Trump has also been known to insult members of the judiciary, such as when he attacked a judge hearing a challenge to Trump University over his Mexican American heritage. A mischief-making possibility might be to ask Gorsuch for his reaction to that.

Trump’s refusal to divest from his business holdings sets up the possibility for unprecedented conflicts of interest. Trump is already being sued by good government watchdogs who argue that Trump’s holdings, through payments from foreign powers, put him in violation of the Constitution’s emoluments clause, and that the president should be subject to emoluments clause restrictions. Trump’s lawyers argue that the clause doesn’t apply to fair-market value payments such as hotel bills, and others have defended Trump on the grounds that such payments are not to Trump — to the president — but to his businesses.

Here’s another area where the confirmation process could shed needed light via general lines of questioning. “I would ask Gorsuch what he thinks about the scope of the emoluments clause — to whom does he think it applies, and in what context?” Wydra continued. “Does it apply to the president, and does it apply if there is a fair value trade?”

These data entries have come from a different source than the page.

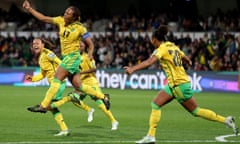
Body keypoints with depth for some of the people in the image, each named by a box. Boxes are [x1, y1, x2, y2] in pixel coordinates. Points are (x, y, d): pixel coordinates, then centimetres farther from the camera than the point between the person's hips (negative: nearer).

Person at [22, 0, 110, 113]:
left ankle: (44, 105, -14)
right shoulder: (61, 21, 3)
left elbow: (90, 44, -4)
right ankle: (103, 97, 20)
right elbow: (43, 18, 7)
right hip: (65, 56, 6)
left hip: (73, 56, -6)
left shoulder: (80, 28, -10)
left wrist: (90, 54, -23)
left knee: (56, 79, -15)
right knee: (77, 86, 7)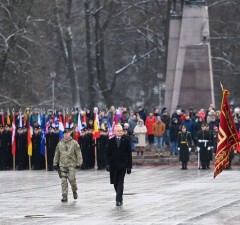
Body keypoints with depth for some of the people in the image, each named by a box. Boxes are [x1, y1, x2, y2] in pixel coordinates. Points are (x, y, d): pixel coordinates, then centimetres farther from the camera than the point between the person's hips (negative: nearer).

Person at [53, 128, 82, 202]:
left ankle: (74, 191, 13)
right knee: (63, 180, 0)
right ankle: (64, 196, 5)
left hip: (71, 164, -3)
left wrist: (78, 163, -3)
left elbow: (78, 154, 2)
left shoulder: (74, 143, 1)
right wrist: (55, 164, 14)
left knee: (71, 178, -15)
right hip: (62, 164, 3)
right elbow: (56, 154, 16)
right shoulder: (60, 144, 10)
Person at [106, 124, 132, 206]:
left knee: (120, 182, -10)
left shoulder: (126, 141, 2)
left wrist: (129, 166, -3)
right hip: (113, 165, 2)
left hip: (122, 165, -2)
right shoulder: (110, 141, 5)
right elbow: (107, 154, 5)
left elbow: (129, 154, 2)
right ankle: (119, 198, 22)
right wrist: (107, 164, -7)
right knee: (115, 182, 7)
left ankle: (119, 199, -13)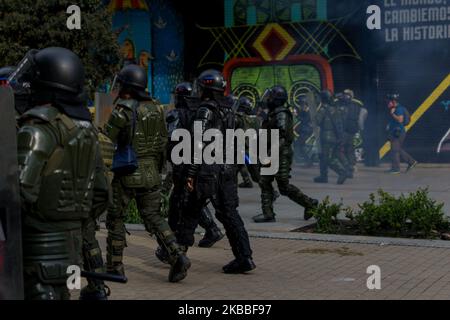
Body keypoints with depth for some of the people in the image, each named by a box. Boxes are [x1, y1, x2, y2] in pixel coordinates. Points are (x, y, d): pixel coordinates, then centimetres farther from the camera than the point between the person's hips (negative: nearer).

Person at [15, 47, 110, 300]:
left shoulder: (38, 129, -15)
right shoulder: (86, 130, 10)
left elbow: (21, 190, -24)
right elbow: (101, 195, 13)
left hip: (41, 244, -8)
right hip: (73, 240, 8)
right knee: (60, 294, 19)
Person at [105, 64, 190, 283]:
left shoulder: (123, 110, -12)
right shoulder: (155, 109, 8)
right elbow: (163, 141, 12)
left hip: (127, 172, -5)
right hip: (151, 172, 6)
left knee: (115, 218, 9)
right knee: (153, 217, 9)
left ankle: (114, 266, 14)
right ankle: (177, 256, -9)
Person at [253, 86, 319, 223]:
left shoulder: (282, 114, -15)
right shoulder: (273, 114, 16)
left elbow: (282, 137, -24)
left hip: (281, 155, -10)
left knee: (284, 187, -5)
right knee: (265, 183, 6)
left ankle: (310, 204, 8)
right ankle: (268, 214, 7)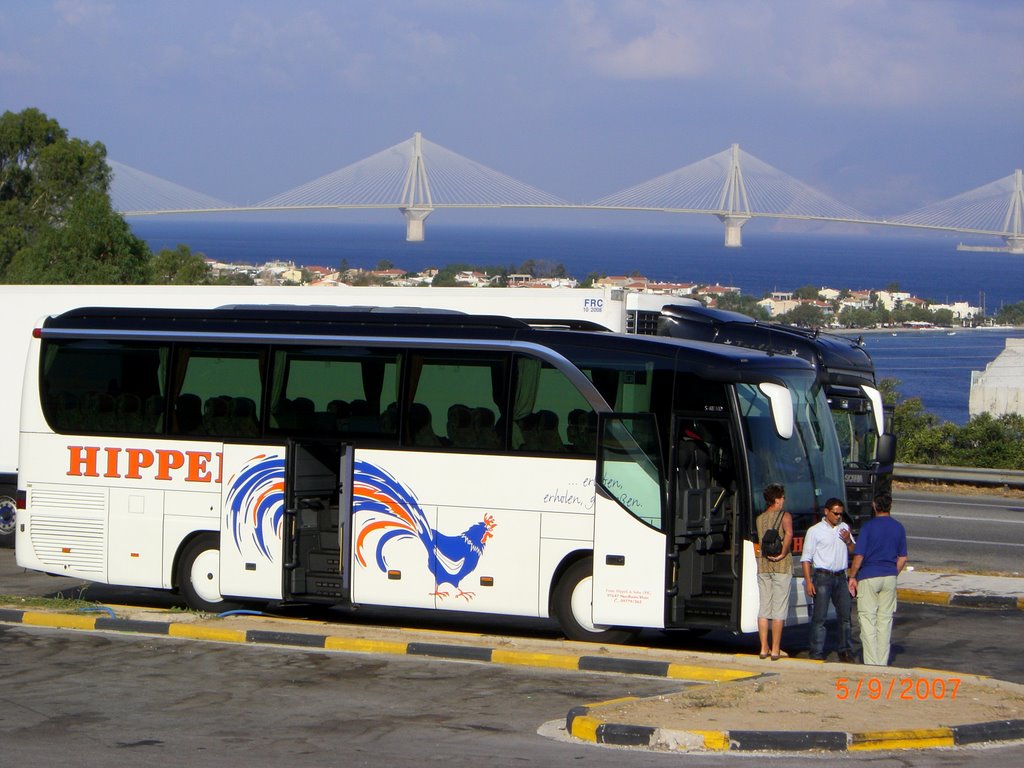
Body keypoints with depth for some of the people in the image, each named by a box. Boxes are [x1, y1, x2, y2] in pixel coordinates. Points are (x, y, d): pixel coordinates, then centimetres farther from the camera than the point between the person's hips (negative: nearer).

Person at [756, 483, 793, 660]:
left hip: (763, 565, 5)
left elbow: (760, 540, 12)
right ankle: (776, 650, -2)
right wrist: (783, 554, -18)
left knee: (764, 608, 8)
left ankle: (764, 648, 9)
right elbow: (788, 533, -24)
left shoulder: (759, 519, 12)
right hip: (781, 566, -5)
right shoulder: (784, 516, -6)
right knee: (779, 609, -2)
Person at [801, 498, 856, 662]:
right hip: (822, 576, -4)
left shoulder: (844, 528, 13)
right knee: (819, 616, -5)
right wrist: (808, 581, -10)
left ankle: (846, 650, 11)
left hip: (840, 577, 4)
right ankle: (817, 653, -2)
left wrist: (848, 541, -4)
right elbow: (806, 558, -2)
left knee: (845, 615, 4)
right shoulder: (815, 531, 0)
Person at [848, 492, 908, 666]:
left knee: (868, 619, -1)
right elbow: (903, 558, 10)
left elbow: (859, 555, -11)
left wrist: (852, 576, -1)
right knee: (885, 620, 10)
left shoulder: (868, 526, -9)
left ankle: (871, 663, -5)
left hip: (868, 577, -4)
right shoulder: (898, 528, 5)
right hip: (890, 577, 4)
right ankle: (883, 663, 11)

Trump’s bullying and hostility toward the media, and his hints at restrictions on them, raise questions about his respect for the First Amendment and his commitment to freedom of the press, which might come under extreme strain amid more criticism or, worse, a national crisis. Something along these lines might come before the courts. Josh Blackman, a libertarian associate professor at the South Texas College of Law, suggests a focus on Gorsuch’s views of the “actual malice” standard, in which actual malice must be deemed present for a public official to sue a media organization for libel. Blackman says Gorsuch might be asked: “How would you define the ‘actual malice’ standard for the First Amendment?”

Trump’s executive order temporarily banning refugees and migrants from seven Muslim-majority countries, which will be challenged in part on the grounds that its intent is discriminatory, suggests (as do his own campaign vows of direct persecution of Muslims) the possibility of more policies to come targeting Muslims, especially if there is a terrorist attack. Meanwhile, Trump has flatly stated that evangelical Christians will “love” his Supreme Court pick.

“I would straight up ask Gorsuch about Trump’s comment and whether he feels he would be capable of providing fair and equal justice to people of all faiths or no faiths,” Wydra says. On Trump’s executive order, she notes, Gorsuch might be asked: “Do you think the Equal Protection Clause and constitutional protections against establishment of religion apply to individuals seeking to enter the United States who are not citizens?”

There are obviously plenty of other questions, such as in the area of voting rights. Trump’s lies about voter fraud suggest the possibility of major new voter suppression efforts on the national level, so Gorsuch’s constitutional views on this topic, too, will likely be probed. Needless to say, the very fact that so many questions like these need to be posed underscores what a unique and potentially threatening moment we find ourselves in right now.